SOURCE EXTRACT >>

Both of these initiatives are easier and cheaper than building a new house. If you don't like either fuel option down the road, both can be sold for double or triple your cost. Heck, you could even go into business now if you want but your fuel security will be gone.

Click below for a forum on domestic heating with coal.
Click me
 
This is a great thread but.....

You are forgetting a main concern with today's society. The price of Fuel oil/propain/natural gas is only going to go up to the price of what people will be able to pay. IE: do you think all the people in the inner cities and suburbs will be able to pay 2 or 3 times the amount of the current bill. H3ll no....that is why the price cant go up cause all those folks would scream bloody murd3r and the government will make the companies roll the prices back or......subsidize it.

Alternative heat is a great way to lower the bill. But I see in the not to distant future electric heat used more due to homes in the cities not having chimneys or fireplaces.
Basically a 220vac heater that runs on 4000 watts, I have seen these but not widespread.
I think Propain has to be $3/gallon for it to be the same price as electric.

Bio-mass stoves will be more common, maybe stoves will start burning chicken bones, eggshells and all those pesky cardboard boxes.

EXERCISE >>
Transcribe the forum discussion on home heating fuel, beginning at the words "Both of these" and stopping after the words "will be gone.". The entries that follow come from a separate source and are unrelated to the forum discussion on home heating fuel.

DATA TO EXAMINE >>
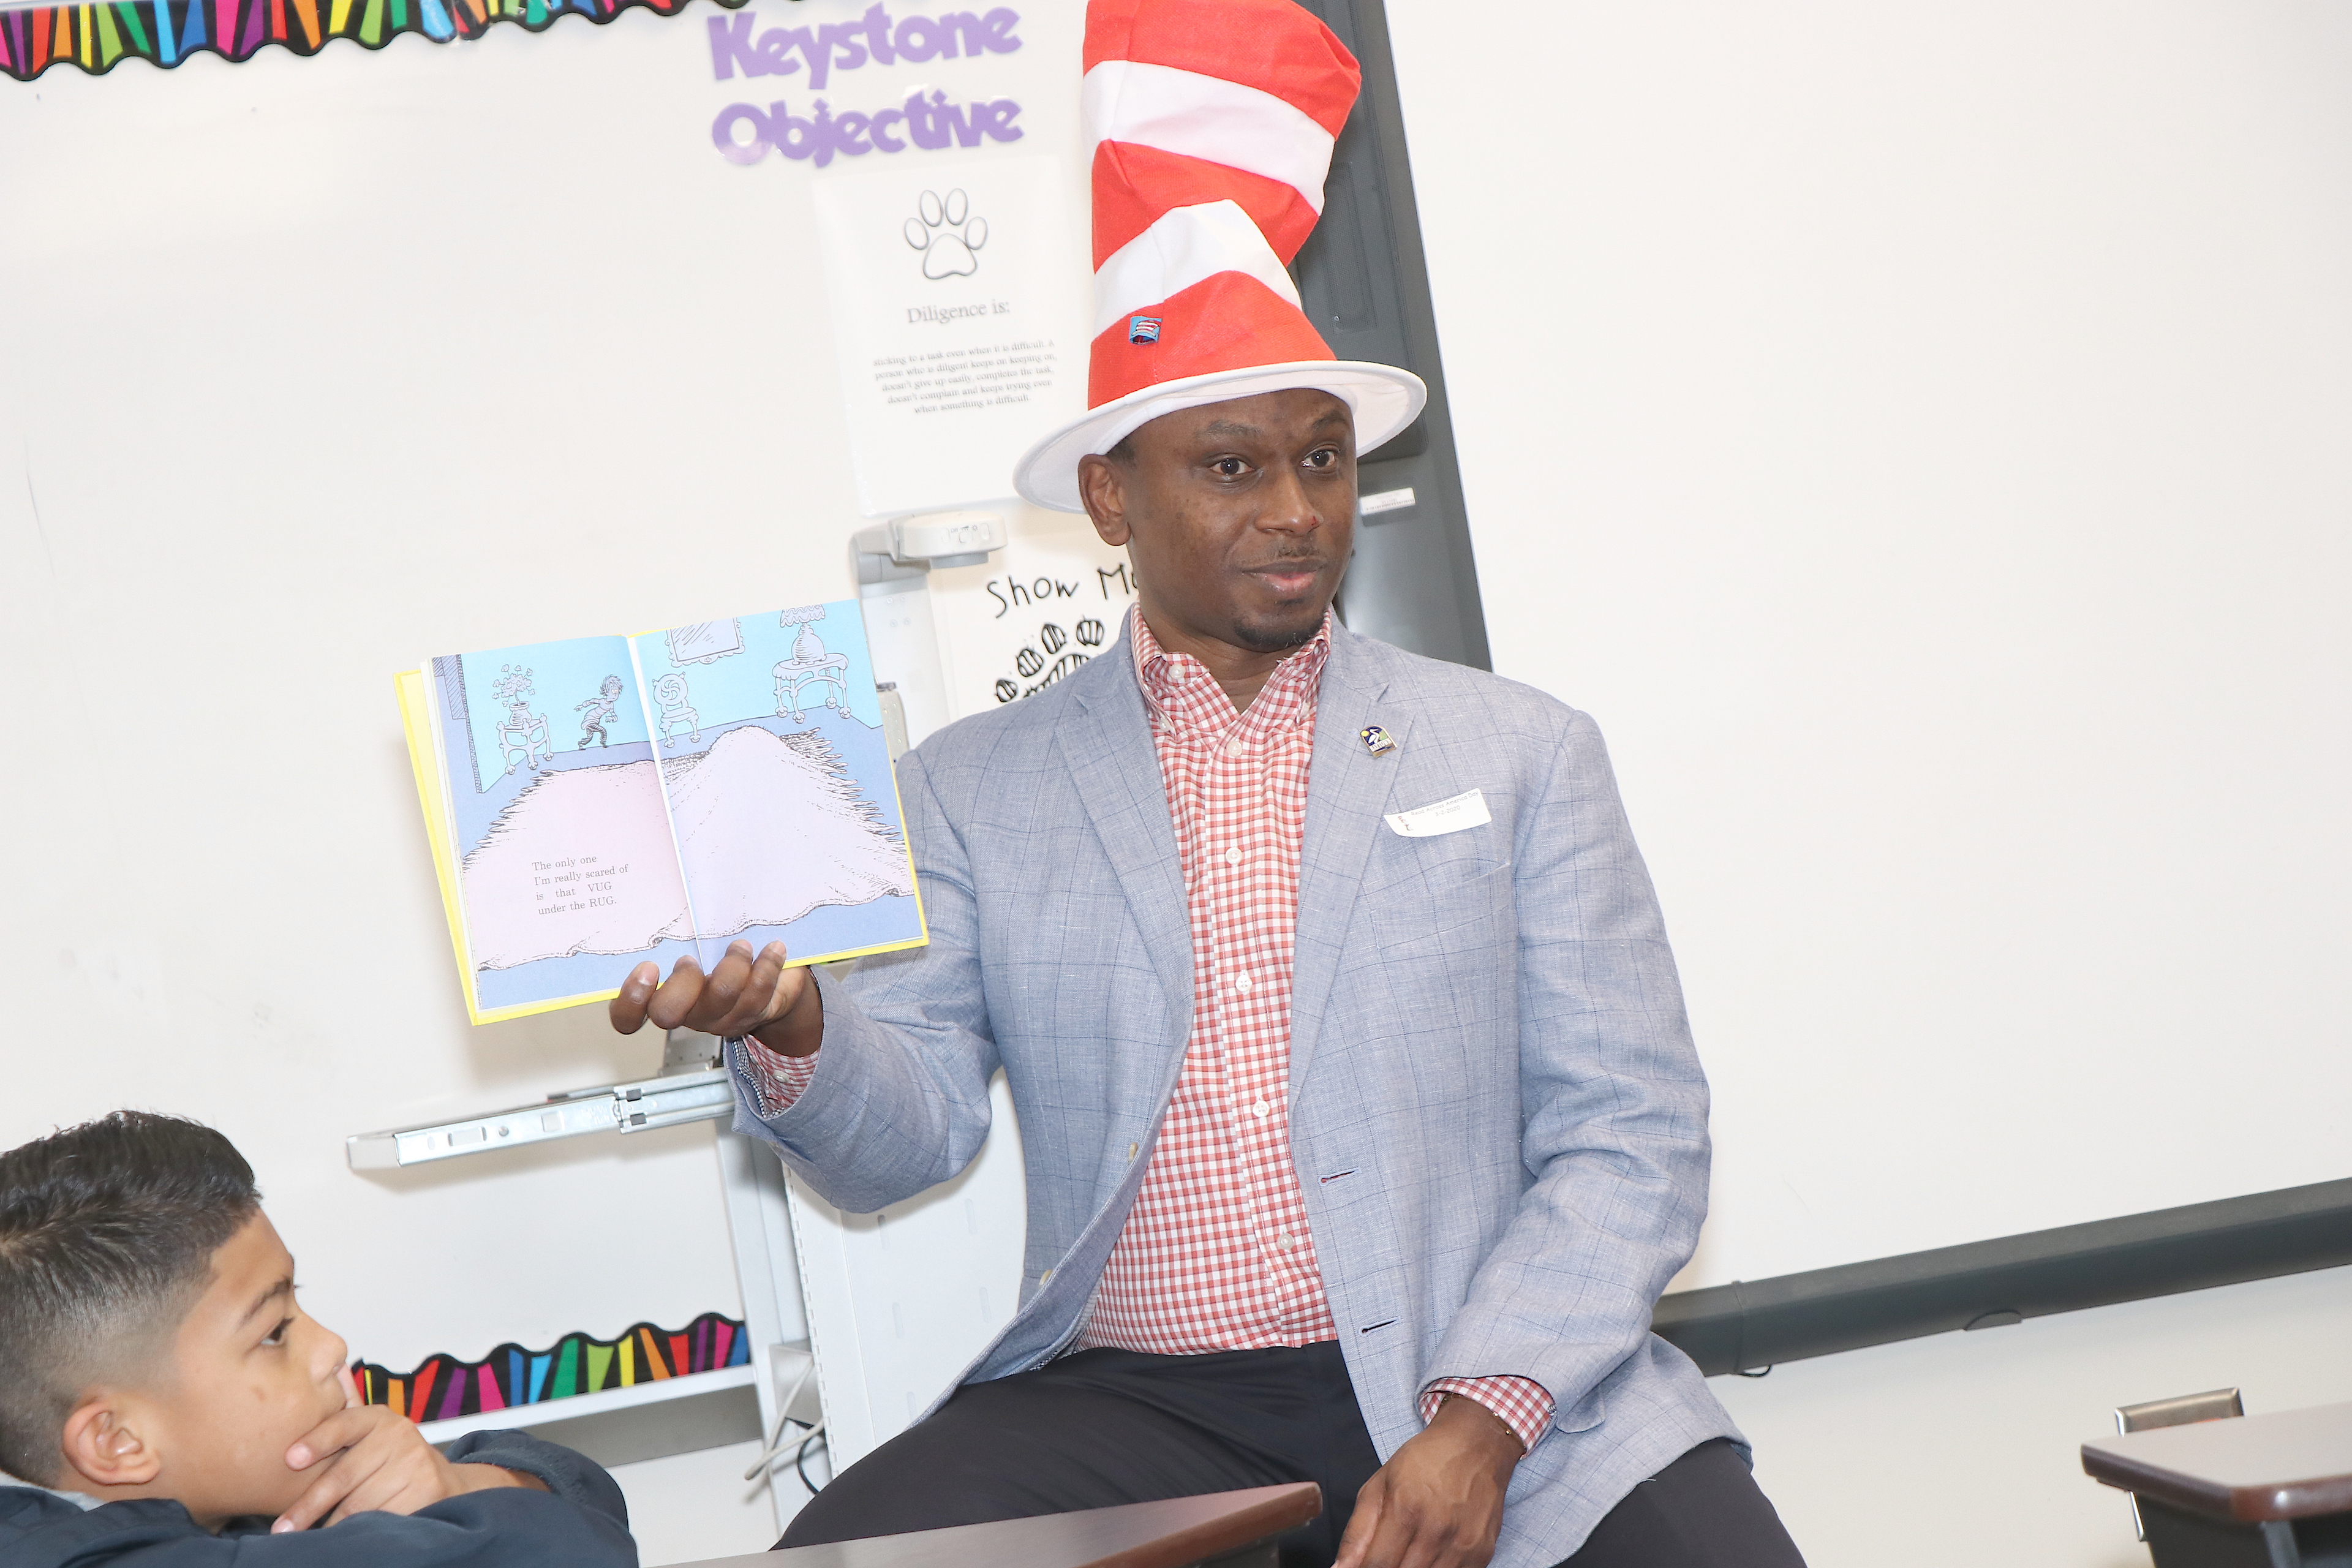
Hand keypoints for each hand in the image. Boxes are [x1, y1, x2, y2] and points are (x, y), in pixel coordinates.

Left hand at [272, 1406, 544, 1531]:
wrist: (441, 1481)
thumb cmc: (389, 1459)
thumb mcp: (369, 1433)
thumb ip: (346, 1411)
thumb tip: (332, 1367)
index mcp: (379, 1417)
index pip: (344, 1424)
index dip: (317, 1440)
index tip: (290, 1458)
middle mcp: (400, 1434)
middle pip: (344, 1474)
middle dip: (309, 1504)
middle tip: (282, 1527)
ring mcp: (415, 1462)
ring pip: (359, 1502)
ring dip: (332, 1524)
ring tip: (312, 1538)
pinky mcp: (427, 1489)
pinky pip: (381, 1517)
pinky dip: (360, 1531)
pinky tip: (348, 1538)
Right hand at [609, 939, 821, 1055]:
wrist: (775, 982)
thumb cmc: (723, 956)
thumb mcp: (696, 944)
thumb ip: (677, 934)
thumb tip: (667, 890)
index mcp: (662, 996)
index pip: (627, 1016)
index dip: (631, 1000)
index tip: (648, 967)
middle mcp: (687, 1013)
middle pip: (667, 1014)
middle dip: (680, 983)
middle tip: (691, 960)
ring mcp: (719, 1019)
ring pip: (719, 1000)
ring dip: (732, 966)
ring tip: (741, 945)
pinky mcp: (752, 1015)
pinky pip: (757, 995)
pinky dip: (766, 966)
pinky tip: (774, 949)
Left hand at [1332, 1395, 1522, 1567]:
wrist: (1475, 1444)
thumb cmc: (1424, 1461)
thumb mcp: (1379, 1485)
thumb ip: (1357, 1532)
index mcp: (1405, 1510)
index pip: (1377, 1565)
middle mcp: (1436, 1531)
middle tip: (1384, 1557)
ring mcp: (1462, 1545)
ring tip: (1406, 1553)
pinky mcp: (1481, 1554)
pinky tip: (1429, 1555)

TASK ANSWER >>
Both of these initiatives are easier and cheaper than building a new house. If you don't like either fuel option down the road, both can be sold for double or triple your cost. Heck, you could even go into business now if you want but your fuel security will be gone.